Прикол: Ronald McDonald vs The Burger King провели очередной рэп-баттл

Конкуренция двух больших фаст-фуд компаний в жизни, переросла в рэп-шоу. Кажется, в США из всего способны сделать грандиозное событие. Баттл Ronald McDonald vs The Burger King — это уже семьдесят четвертая часть этих эпических рэп-баталий и третий эпизод 6-го сезона. Участники сами пишут себе текст и в роли Ronald McDonald выступил Nice Peter, в роли Burger King: EpicLLOYD, а так же участвовала Wendy: MC Goldiloxx

Ну а кому интересно, вот полный текст этого противостояния:  

The Burger King:

Welcome to BK! How can I serve you today?

One flame broiled ass clown? Have it your way!

You can’t do fast food half as good as I do!

Your pink slime meat turns my asshole to a drive through!

You’re played out like a Chuck E. Cheese token!

Your style’s like your ice cream machines: broken! (Ha!)

I’m dropping Whoppers that’ll knock you off the menu!

Call you Ronald Donald, ’cause there’s no MC in you!

Ronald McDonald:

Why don’t you call me Ronald Jeremy? ‘Cause I’m getting nasty

Like the Whoppers you sell made of horse lips and ass meat!

Ask Rick and Morty who’s the lyrical boss!

I’ve got lines for days, call me Szechuan sauce!

The undisputed GOAT of putting burgers in bellies!

I’m fast food Eminem, you’re Machine Gun Kelly!

I’m Coke to your Pepsi; I’m Mac, you’re Android!

Let’s be real: I’m Nice Peter and you’re EpicLLOYD!

The Burger King:

(Alright.)

You’re number one, like the whiz I took in your ball pit!

Them rhymes you just spit are a Ray Kroc of shit!

You spooky-ass clown, you’re so creepy it’s insane!

You look like you just ate someone’s brother in a storm drain!

You can’t beat the King with your crew, please!

The whole head of your government’s name is Mayor McCheese!

I ain’t lovin’ shit, even if Timberlake sings!

I’m running circles ’round you like my onion rings!

Ronald McDonald:

(Your onion rings are pretty good.)

But that verse was lifeless!

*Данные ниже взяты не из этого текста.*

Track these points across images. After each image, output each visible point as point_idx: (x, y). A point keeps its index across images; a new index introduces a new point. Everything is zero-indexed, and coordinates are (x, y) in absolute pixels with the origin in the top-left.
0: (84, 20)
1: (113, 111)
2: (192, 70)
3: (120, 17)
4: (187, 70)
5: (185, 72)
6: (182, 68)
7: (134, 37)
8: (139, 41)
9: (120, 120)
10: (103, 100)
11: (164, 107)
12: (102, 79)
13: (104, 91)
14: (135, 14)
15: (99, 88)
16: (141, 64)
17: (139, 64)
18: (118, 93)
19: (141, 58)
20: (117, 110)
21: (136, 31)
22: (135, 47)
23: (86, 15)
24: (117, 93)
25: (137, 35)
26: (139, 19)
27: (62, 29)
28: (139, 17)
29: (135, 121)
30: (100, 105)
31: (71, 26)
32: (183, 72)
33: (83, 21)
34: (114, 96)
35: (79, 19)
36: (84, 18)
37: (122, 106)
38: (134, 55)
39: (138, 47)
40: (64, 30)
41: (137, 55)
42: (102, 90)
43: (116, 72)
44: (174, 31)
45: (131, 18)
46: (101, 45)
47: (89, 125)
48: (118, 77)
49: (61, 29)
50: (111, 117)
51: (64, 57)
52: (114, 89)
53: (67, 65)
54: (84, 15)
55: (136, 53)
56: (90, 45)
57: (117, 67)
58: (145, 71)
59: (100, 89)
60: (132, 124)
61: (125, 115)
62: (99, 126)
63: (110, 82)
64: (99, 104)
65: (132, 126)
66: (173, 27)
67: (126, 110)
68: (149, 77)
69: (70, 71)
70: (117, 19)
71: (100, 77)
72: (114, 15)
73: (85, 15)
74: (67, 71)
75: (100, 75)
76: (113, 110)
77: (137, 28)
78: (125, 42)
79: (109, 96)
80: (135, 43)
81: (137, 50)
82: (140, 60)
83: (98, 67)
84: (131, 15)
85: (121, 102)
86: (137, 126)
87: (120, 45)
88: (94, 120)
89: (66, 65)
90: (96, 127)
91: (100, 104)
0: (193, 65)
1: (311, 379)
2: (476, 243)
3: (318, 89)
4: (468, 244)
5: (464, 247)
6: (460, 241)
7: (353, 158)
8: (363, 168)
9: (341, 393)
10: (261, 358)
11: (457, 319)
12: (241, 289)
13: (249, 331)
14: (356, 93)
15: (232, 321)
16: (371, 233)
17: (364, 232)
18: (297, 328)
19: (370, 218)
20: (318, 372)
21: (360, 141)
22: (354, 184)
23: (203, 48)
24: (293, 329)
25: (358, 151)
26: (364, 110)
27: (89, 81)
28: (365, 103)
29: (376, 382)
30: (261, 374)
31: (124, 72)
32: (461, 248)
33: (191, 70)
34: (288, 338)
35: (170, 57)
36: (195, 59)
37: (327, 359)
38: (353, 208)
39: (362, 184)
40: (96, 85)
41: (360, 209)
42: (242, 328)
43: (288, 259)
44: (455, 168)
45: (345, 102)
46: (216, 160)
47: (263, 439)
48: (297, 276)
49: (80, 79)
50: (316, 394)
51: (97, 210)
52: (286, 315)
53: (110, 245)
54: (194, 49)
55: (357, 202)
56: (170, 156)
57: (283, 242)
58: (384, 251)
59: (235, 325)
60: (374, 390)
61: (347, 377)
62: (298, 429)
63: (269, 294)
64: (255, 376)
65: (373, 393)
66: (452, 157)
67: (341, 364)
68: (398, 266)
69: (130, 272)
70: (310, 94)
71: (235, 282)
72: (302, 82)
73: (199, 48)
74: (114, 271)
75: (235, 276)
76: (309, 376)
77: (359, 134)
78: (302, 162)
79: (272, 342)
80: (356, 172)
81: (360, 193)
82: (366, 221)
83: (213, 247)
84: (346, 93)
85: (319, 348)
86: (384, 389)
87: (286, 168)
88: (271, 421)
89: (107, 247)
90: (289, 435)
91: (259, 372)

You had no joy in it!

Last rapper this plastic had a Happy Meal toy in it!

I’m serving billions and I can’t be beat!

You’re a bin full of lettuce: facing da feet!

Using Cheetos, dude? Get your recipes together, man!

I’ve had the same fries since I was Willard Scott the weatherman!

I’m the best trash talking mascot in town!

You might be the King, but a clown wears the crown!

Wendy:

(Where’s the beef? Right here! Where’s the beef? Right here!)

(Where’s the beef? Right here! Where’s the beef? Right here!)

Show me two losers old enough to be my daddies,

And I’ll square off with ’em like the corners of my meat patties!

It’s Wendy! The hip-hopping Pippi Longstocking!

No flow’s as Frosty as the salad bars that I’m dropping!

I’m topping you two like plain baked potatoes!

Exploiting you both like you were growing my tomatoes! (Aw!)

King, you’re creepy, and you’re always second fiddle!

Your breakfast croissants are even worse than his McGriddle!

And McDonald’s gave your job to a box with a face!

Left you behind like a queit kid in a PlayPlace.

I’m the fast food queen! Mean with a tweet sesh!

Leave opponents frozen ’cause I always keep my beef fresh!